BRIEF DESCRIPTION OF DRAWINGS

[0020] The accompanying drawings, which constitute a part of the specification, are used for providing further understanding of the present disclosure, and explaining the present disclosure together with specific embodiments, but are not intended to limit the present disclosure. In the drawings:

[0021] FIG. 1 is a flowchart of a failure detection method for an inverter according to an embodiment of the present disclosure;

[0022] FIG. 2 is a flowchart of a failure detection method for an inverter according to another embodiment of the present disclosure;

[0023] FIG. 3 is a flowchart illustrating training steps shown in FIG. 2;

[0024] FIG. 4 is a flowchart illustrating testing steps shown in FIG. 2; and

[0025] FIG. 5 is a schematic diagram of a structure of a failure detection device for an inverter according to an embodiment of the present disclosure.

DETAILED DESCRIPTION

[0026] Specific embodiments of the present disclosure will be described below in details with reference to the accompanying drawings. It should be understood that the specific embodiments described herein are merely used for describing and explaining the present disclosure, rather than limiting the present disclosure.

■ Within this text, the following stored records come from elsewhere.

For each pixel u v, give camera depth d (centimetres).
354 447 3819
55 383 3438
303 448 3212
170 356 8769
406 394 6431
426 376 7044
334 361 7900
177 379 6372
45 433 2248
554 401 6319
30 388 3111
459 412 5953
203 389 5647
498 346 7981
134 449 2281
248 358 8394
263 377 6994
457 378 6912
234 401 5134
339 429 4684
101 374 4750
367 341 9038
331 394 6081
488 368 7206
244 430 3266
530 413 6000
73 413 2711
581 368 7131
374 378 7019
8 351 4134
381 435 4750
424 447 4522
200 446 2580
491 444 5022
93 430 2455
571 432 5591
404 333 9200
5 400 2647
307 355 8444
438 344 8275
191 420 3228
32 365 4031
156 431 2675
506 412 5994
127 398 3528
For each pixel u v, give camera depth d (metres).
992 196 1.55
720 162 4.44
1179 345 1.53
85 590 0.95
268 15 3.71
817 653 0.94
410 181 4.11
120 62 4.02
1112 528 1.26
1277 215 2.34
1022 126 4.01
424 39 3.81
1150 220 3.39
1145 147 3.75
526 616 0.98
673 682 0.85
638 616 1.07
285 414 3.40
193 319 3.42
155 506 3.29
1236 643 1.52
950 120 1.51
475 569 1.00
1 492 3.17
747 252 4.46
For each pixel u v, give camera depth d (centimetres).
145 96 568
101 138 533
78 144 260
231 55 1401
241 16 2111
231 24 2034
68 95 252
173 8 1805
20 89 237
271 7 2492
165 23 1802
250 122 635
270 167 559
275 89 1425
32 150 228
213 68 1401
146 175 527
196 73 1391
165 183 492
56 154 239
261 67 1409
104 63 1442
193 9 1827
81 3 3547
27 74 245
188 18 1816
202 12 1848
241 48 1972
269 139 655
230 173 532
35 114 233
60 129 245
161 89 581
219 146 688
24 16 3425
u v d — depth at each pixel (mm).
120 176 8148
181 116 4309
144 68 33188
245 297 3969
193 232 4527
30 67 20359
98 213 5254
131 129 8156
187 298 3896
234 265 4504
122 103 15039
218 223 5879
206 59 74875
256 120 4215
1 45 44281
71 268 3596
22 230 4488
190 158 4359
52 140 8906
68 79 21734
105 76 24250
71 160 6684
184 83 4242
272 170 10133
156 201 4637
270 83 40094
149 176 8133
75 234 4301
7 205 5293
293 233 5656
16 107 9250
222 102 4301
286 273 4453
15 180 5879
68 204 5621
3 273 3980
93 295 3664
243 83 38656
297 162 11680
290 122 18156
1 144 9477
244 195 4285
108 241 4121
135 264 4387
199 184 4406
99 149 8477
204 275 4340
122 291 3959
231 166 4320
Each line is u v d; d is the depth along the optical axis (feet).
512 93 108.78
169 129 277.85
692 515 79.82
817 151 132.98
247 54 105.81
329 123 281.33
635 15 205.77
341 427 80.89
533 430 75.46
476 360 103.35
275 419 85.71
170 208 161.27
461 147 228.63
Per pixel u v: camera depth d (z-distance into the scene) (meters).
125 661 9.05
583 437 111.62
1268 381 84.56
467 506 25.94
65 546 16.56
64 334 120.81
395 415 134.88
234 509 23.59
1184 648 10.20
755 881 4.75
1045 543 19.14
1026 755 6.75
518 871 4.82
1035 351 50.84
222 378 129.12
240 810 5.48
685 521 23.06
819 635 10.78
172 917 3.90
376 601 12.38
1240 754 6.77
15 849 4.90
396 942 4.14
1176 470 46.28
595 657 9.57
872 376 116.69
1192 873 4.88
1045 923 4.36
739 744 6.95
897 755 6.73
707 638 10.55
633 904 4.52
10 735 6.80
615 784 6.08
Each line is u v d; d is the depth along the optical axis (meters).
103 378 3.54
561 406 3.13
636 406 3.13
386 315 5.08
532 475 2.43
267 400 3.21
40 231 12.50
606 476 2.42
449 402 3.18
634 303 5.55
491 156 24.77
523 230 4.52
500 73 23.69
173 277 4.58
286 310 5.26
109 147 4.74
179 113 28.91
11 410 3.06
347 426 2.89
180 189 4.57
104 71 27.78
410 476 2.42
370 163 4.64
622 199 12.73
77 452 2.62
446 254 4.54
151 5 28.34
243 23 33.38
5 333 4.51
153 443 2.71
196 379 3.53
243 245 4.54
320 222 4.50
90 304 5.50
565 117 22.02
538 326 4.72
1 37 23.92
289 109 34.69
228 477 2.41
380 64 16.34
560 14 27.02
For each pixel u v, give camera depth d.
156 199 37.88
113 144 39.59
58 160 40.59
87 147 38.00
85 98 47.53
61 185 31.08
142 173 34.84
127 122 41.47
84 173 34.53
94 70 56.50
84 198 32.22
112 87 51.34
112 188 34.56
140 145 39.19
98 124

[0027] FIG. 1 is a flowchart of a failure detection method for an inverter according to an embodiment of the present disclosure. Referring to FIG. 1, the failure detection method includes steps of:

[0028] performing Fourier transformation on output voltage signals of an inverter to obtain voltage harmonic signals (S10);

[0029] classifying the Fourier-transformed voltage harmonic signals (S20); and

[0030] determining a failure type corresponding to the Fourier-transformed voltage harmonic signals (S30).

[0031] The Fourier-transformed voltage harmonic signals may be classified by using many methods. According to an embodiment of the present disclosure, the Fourier-transformed voltage harmonic signals may be classified by using a neural network model, so as to improve classification accuracy and classification rate.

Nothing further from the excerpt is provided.